Каким-то чудом вышло так, что пароход «Королева майя» отплывал из Ливерпуля через два дня и через десять дней должен был причалить в порту Нью-Йорка. Хейзел приобрела два билета третьего класса у судового агента в Килдэре. Сейчас они лежали у Молли в сумочке вместе со свидетельствами о рождении и письмами тети Мэгги, которые она прислала за эти годы и которые Молли сохранила в качестве доказательства, что им есть у кого остановиться и что они не станут обузой для США.

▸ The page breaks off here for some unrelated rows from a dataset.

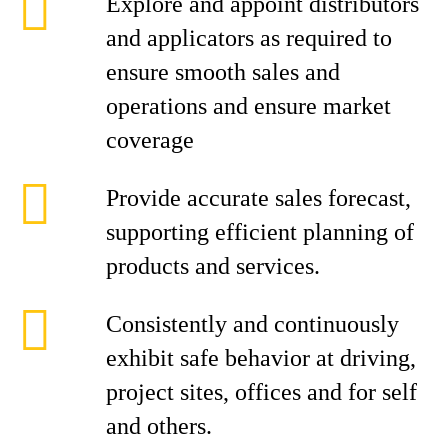
Explore and appoint distributors
and applicators as required to
ensure smooth sales and
operations and ensure market
coverage
Provide accurate sales forecast,
supporting efficient planning of
products and services.
Consistently and continuously
exhibit safe behavior at driving,
project sites, offices and for self
and others.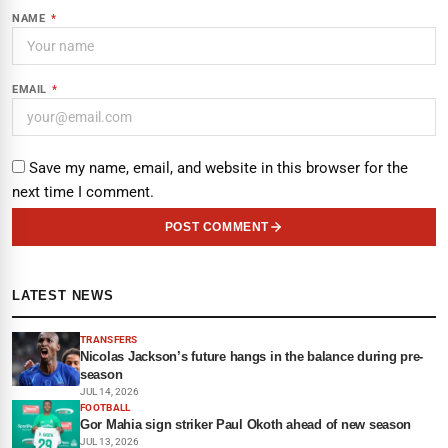
NAME
*
EMAIL
*
Save my name, email, and website in this browser for the
next time I comment.
POST COMMENT
LATEST NEWS
TRANSFERS
Nicolas Jackson’s future hangs in the balance during pre-
season
JUL 14, 2026
FOOTBALL
Gor Mahia sign striker Paul Okoth ahead of new season
JUL 13, 2026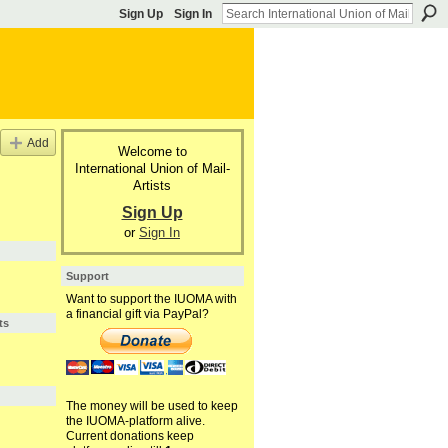
Sign Up
Sign In
Add
Welcome to
International Union of Mail-
Artists
Sign Up
or
Sign In
Support
Want to support the IUOMA with
a financial gift via PayPal?
ts
The money will be used to keep
the IUOMA-platform alive.
Current donations keep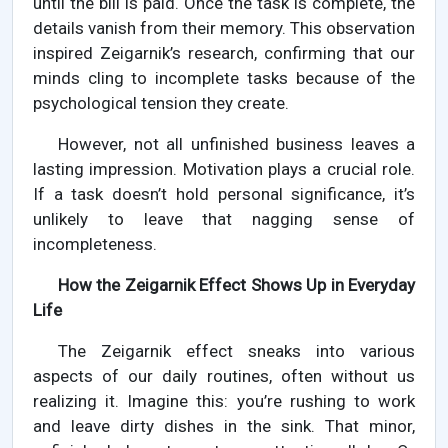
until the bill is paid. Once the task is complete, the
details vanish from their memory. This observation
inspired Zeigarnik’s research, confirming that our
minds cling to incomplete tasks because of the
psychological tension they create.
However, not all unfinished business leaves a
lasting impression. Motivation plays a crucial role.
If a task doesn’t hold personal significance, it’s
unlikely to leave that nagging sense of
incompleteness.
How the Zeigarnik Effect Shows Up in Everyday
Life
The Zeigarnik effect sneaks into various
aspects of our daily routines, often without us
realizing it. Imagine this: you’re rushing to work
and leave dirty dishes in the sink. That minor,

В теплой, уютной кухне воцарилось молчание. Издалека донесся стук копыт по мерзлой земле. Джимми Муллен, которого Молли никогда не видела, должен был отвезти их в Дун Лаогейр на своей телеге. Там они рассчитывали сесть в полдень на паром до Ливерпуля. Через несколько часов в доме Доктора начнется настоящий переполох, когда обнаружится, что его девочки исчезли, но никому и в голову не придет, что они сбежали в Америку. Именно поэтому они и не поехали в Дун Лаогейр на автобусе и поезде, как все нормальные люди, — чтобы не оставлять следов. Девочки Доктора должны были просто исчезнуть, раствориться в ночном воздухе. Джимми Муллен был туповат и не смог бы сказать, какой сегодня день, так что с этой стороны им ничего не грозило.
Карие глаза Хейзел затуманились слезами.
— Берегите себя, слышите? Я буду все время думать о вас обеих.
— Я должна буду заплатить Джимми?
— Нет, об этом я уже позаботилась, Молл.
Скрипнула калитка, и вслед за этим раздался стук в дверь. Молли обняла раздавшуюся в талии невестку.
— Пока, Хейзел. Спасибо тебе за все.
— Пока, милая. — По розовым щекам Хейзел потекли слезы. — Пока, Аннемари.
Все вместе они вышли наружу. Джимми Муллен, который был ненамного старше Молли и на полголовы ниже ее, уже взбирался обратно на свою телегу, груженную мешками с овощами. Он коротко кивнул девушкам в знак приветствия и, когда они уселись рядом с ним на деревянном облучке, щелкнул кнутом. Телега тронулась в путь. Последние слова Хейзел, «до свидания» и «берегите себя», замерли вдали, и вскоре тишину нарушал лишь топот копыт огромной вороной лошади да ее фырканье.
А в небе по-прежнему светила луна и весело перемигивались звезды. Корка льда на земле стала толще, и похолодало еще сильнее. Молли и Аннемари Кенни начали первую часть своего путешествия в Нью-Йорк.
Молли помогла сестре взобраться на верхнюю койку и бережно подоткнула одеяло — она готова была держать пари, что в каютах первого и второго класса простыни не были такими грубыми, а подушки — такими твердыми. Но, несмотря на это, Аннемари заснула мгновенно.